Thomas J Webster, Speaker at Catalysis Conference
Interstellar Therapeutics, United States
Title : Saving the environment: Removing toxic catalysts from nanoparticle synthesis

Abstract:

Biomaterials is one of the last fields to embrace environmentally friendly technologies where many of our current implants leave a large environmental impact during production and after use, such as stainless steel, titanium, and numerous polymers. Many researchers will claim that our first priority in biomaterials must be to save human lives and that is why environmentally friendly materials have not been embraced as medical devices. Yet, it is clear that we can save human lives with environmentally unfriendly materials and then ruin the environment to eventually hurt human lives. This invited talk will cover how one can synthesize one prominent biomaterial, nanoparticles, not using toxic catalysts but using cells, plants, and other living organisms. It will cover numerous examples of how natural materials themselves can be used to create better wound healing materials, orthopedic implants, anti-cancer materials, anti-infection materials, and more while being environmentally friendly. In fact, numerous examples will be given which show that such naturally-derived biomaterials actually outperform conventional environmentally unfriendly materials in terms of biological properties and implant efficacy

Biography:

Thomas J. Webster’s (H index: 121; Google Scholar) degrees are in chemical engineering from the University of Pittsburgh (B.S., 1995; USA) and in biomedical engineering from RPI (Ph.D., 2000; USA).

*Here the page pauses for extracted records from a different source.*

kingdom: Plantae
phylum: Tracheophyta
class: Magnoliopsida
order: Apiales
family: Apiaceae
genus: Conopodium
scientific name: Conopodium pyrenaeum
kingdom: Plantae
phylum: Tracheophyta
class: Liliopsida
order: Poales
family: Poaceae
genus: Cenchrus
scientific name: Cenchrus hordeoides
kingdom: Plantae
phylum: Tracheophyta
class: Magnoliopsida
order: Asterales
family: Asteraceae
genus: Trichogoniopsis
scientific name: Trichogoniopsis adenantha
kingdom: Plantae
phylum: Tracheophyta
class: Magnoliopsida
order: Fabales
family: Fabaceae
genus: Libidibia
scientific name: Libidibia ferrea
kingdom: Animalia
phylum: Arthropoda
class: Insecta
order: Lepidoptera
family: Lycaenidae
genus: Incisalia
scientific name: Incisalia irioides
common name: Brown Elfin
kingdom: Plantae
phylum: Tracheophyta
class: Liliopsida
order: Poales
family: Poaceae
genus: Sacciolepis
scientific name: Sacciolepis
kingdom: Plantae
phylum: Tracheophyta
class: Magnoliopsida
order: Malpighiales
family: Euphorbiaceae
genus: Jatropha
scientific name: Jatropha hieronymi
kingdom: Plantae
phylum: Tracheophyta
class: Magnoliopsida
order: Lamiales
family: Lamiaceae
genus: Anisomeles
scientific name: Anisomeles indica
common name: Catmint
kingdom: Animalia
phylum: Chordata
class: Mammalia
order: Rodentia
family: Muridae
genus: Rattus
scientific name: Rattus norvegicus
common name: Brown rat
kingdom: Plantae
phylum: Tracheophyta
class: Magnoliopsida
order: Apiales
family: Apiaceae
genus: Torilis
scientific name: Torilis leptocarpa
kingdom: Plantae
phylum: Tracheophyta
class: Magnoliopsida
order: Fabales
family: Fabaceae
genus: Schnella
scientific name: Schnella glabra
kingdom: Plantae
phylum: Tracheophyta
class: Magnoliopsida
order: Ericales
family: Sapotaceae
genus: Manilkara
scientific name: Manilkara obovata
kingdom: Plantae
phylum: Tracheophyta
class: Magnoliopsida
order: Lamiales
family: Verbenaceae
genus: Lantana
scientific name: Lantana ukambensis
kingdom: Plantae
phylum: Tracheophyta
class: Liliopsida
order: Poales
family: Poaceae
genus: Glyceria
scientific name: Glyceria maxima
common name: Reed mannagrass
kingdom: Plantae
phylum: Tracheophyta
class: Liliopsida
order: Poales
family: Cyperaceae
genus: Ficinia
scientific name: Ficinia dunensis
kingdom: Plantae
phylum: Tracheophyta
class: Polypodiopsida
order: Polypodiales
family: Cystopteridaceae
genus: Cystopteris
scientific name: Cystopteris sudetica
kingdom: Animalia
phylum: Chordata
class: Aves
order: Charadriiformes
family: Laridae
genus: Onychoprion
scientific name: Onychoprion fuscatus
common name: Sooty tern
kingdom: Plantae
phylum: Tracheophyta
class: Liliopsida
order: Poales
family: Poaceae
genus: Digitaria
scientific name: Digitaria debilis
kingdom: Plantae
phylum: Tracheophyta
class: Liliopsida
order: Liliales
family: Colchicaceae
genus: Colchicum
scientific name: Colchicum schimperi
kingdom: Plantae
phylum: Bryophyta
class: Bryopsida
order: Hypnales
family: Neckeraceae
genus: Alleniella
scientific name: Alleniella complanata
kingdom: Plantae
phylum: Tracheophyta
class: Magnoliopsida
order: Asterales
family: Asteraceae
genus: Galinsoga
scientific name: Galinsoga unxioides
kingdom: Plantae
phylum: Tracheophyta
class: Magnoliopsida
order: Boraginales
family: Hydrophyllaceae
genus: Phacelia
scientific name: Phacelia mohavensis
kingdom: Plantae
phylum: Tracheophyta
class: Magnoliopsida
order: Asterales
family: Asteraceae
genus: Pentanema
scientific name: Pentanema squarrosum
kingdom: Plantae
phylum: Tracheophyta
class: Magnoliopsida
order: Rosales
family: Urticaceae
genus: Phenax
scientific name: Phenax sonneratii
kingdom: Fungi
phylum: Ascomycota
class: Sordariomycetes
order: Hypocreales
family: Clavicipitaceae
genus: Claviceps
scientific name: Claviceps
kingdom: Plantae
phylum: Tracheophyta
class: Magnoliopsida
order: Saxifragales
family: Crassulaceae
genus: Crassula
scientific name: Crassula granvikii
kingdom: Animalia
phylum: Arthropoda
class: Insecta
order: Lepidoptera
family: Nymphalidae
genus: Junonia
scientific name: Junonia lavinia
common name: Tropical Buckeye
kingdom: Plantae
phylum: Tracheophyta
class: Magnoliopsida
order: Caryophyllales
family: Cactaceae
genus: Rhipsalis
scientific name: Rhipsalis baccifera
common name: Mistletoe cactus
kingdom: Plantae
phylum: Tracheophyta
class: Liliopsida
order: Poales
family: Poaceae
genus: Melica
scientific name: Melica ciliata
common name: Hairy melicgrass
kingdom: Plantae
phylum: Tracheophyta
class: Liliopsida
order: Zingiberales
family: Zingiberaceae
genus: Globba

He has served as a professor at Purdue (2000-2005), Brown (2005-2012), and Northeastern (2012-2021; serving as Chemical Engineering Department Chair from 2012 - 2019) Universities and has formed over a dozen companies who have numerous FDA approved medical products currently improving human health in over 20,000 patients.  His technology is also being used in commercial products to improve sustainability and renewable energy. He is currently helping those companies and serves as a professor at Brown University, Saveetha University, Vellore Institute of Technology, UFPI, and others.  Dr. Webster has numerous awards including: 2020, World Top 2% Scientist by Citations (PLOS); 2020, SCOPUS Highly Cited Research (Top 1% Materials Science and Mixed Fields); 2021, Clarivate Top 0.1% Most Influential Researchers (Pharmacology and Toxicology); 2022, Best Materials Science Scientist by Citations (Research.com); and is a fellow of over 8 societies.  Prof. Webster is a former President of the U.S. Society For Biomaterials and has over 1,350 publications to his credit with over 55,000 citations. He was recently nominated for the Nobel Prize in Chemistry.